» **WHAT YOU WILL DO**
Write out each line from the data below that includes the word "Page".
-- DATA FOR THE TASK follows --
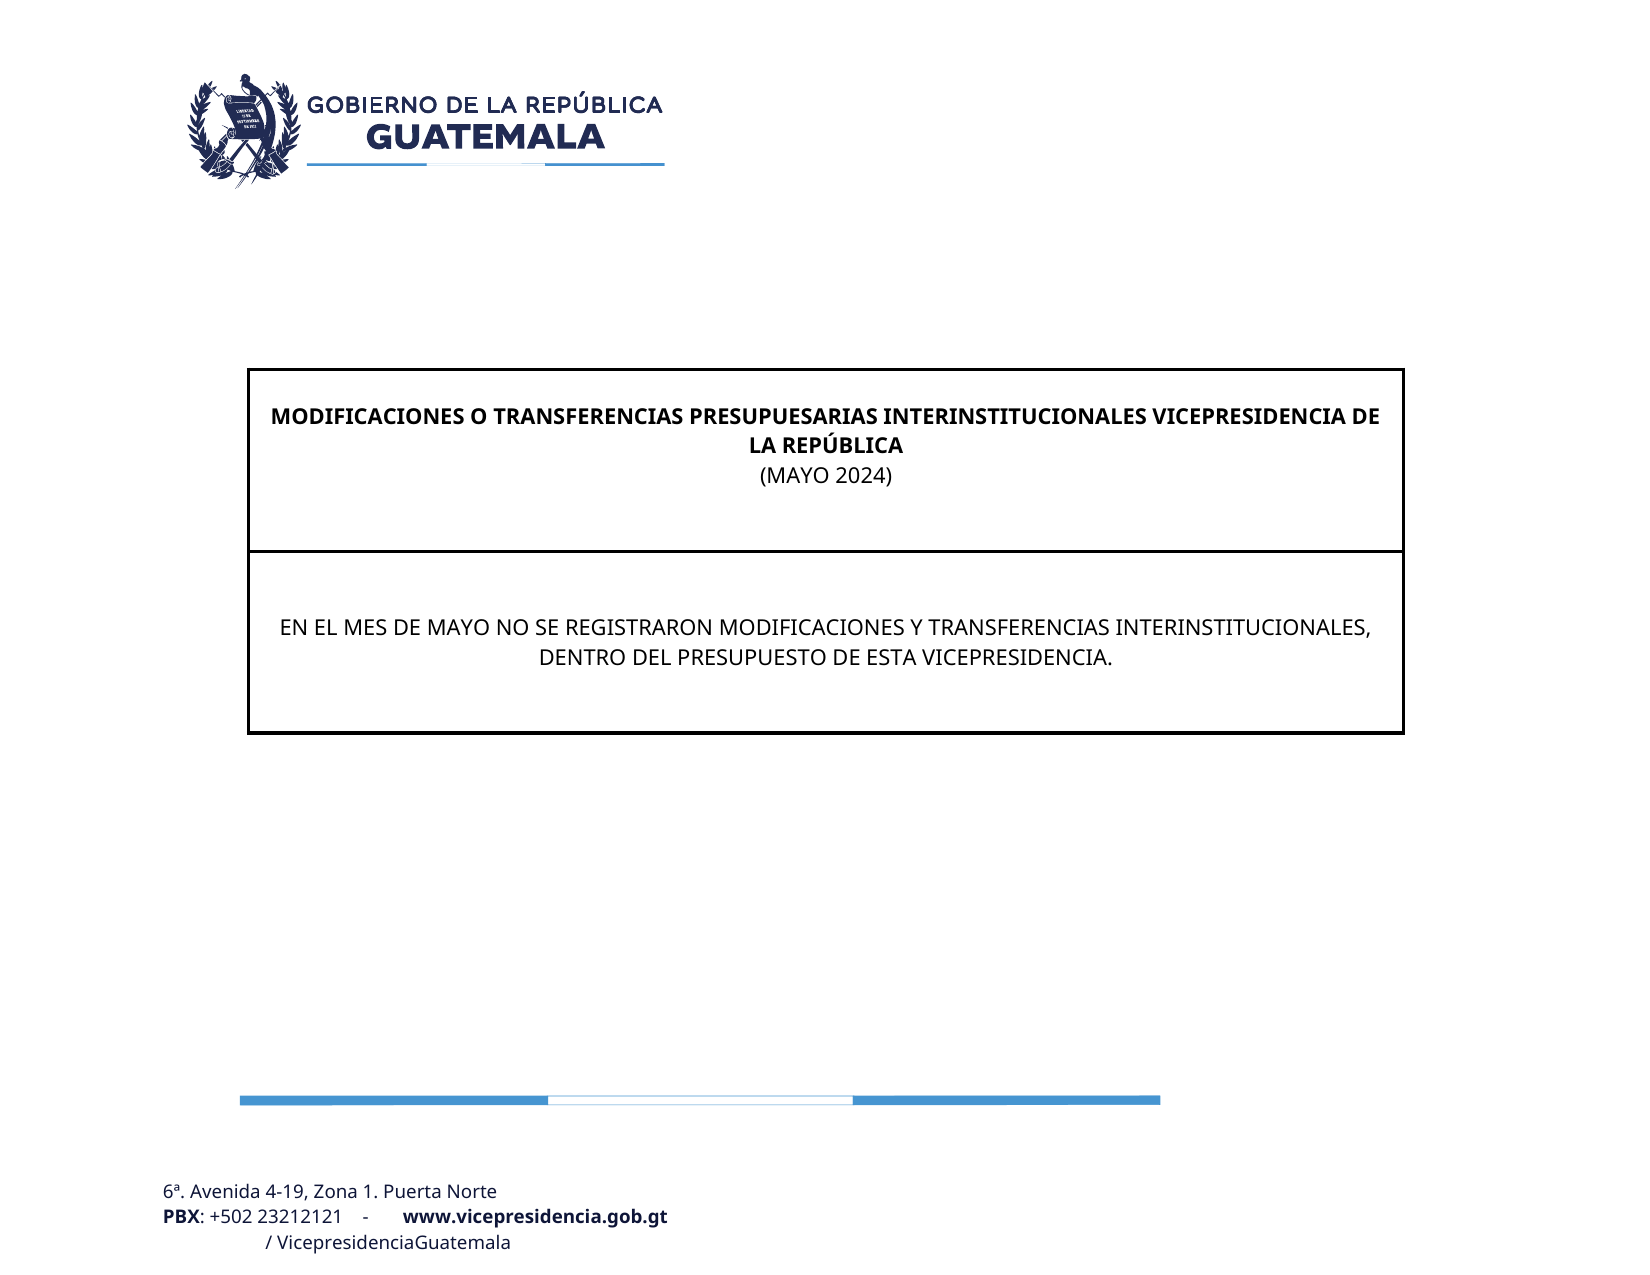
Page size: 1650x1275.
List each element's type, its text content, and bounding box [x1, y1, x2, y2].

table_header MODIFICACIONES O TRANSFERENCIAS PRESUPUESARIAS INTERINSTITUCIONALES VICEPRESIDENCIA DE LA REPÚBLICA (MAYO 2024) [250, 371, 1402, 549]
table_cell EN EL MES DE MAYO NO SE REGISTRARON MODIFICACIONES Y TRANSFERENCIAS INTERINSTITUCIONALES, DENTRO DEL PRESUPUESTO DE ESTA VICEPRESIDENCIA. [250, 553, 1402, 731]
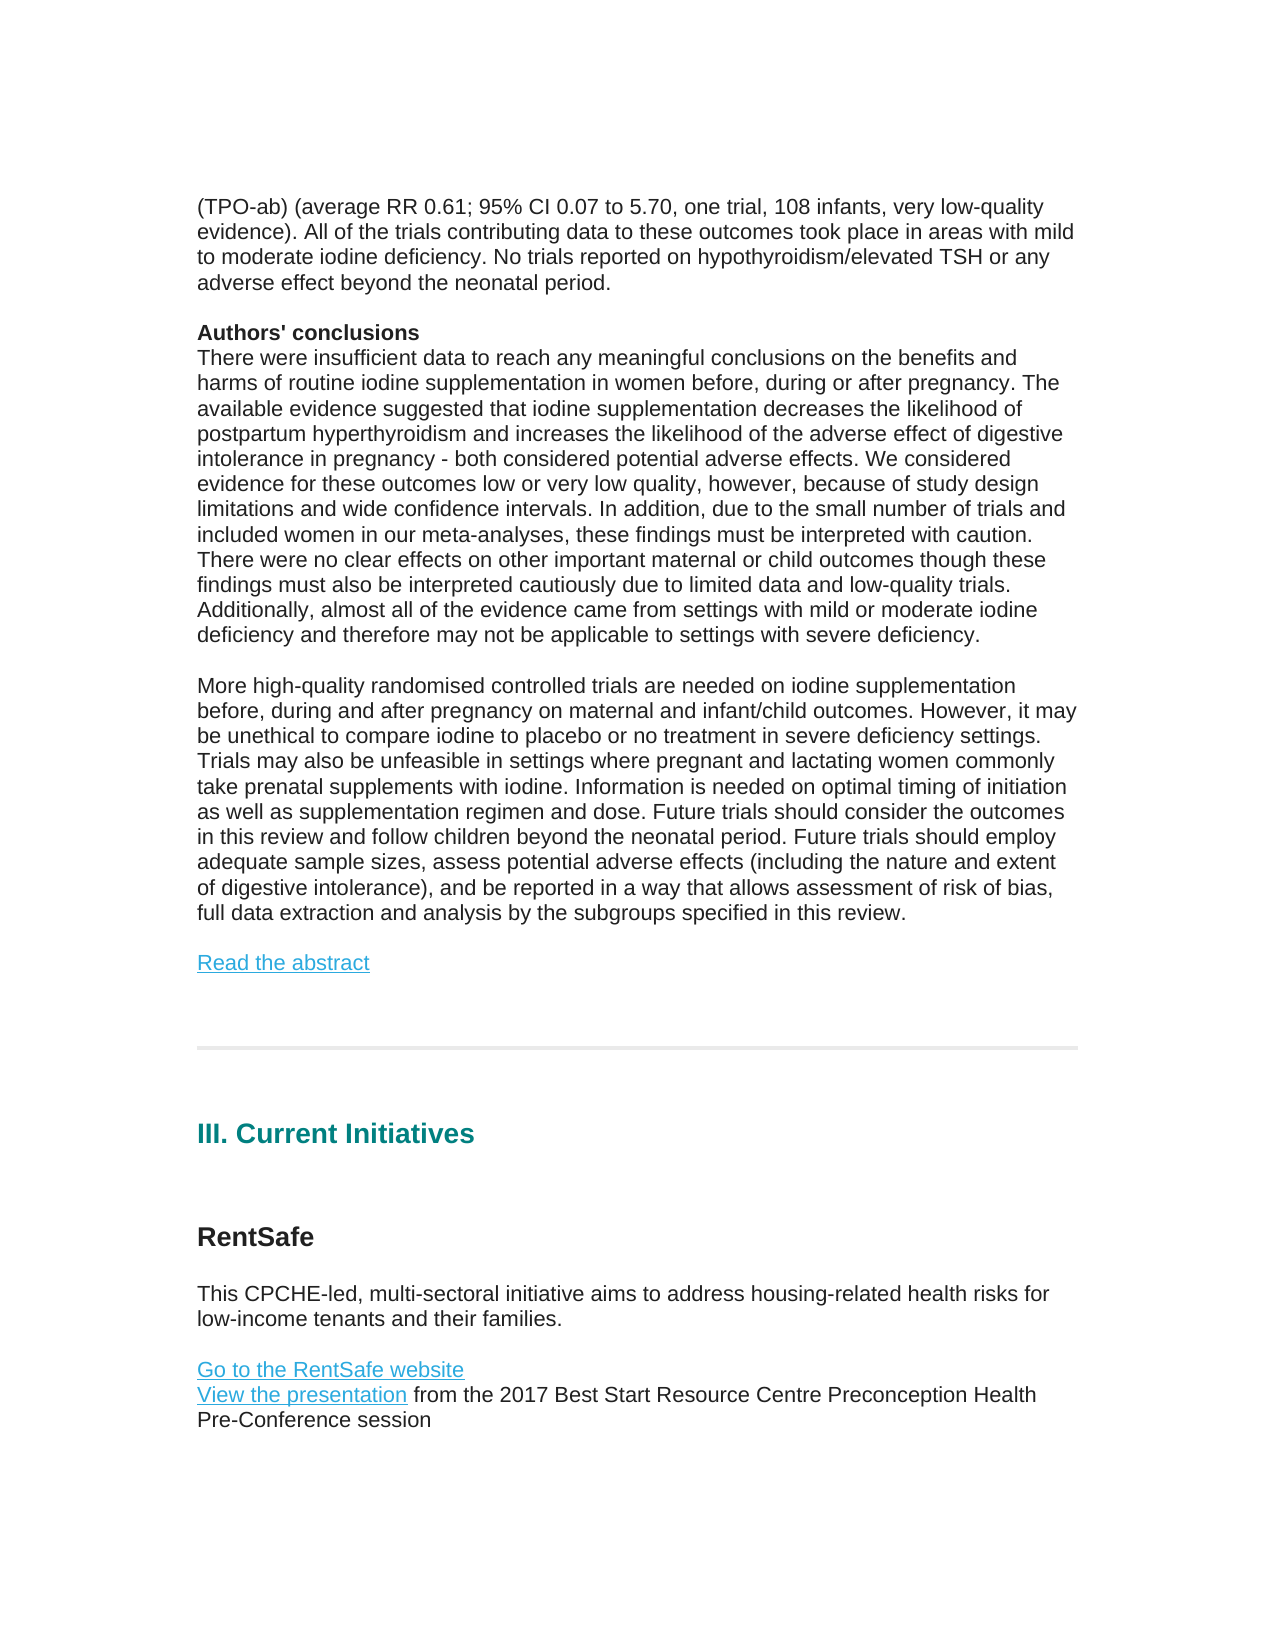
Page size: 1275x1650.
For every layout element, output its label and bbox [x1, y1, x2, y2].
-- DATA FOR THE TASK concluded --
» **FINISHED TASK**
Page size: 1650x1275.
Page size: 1275x1650.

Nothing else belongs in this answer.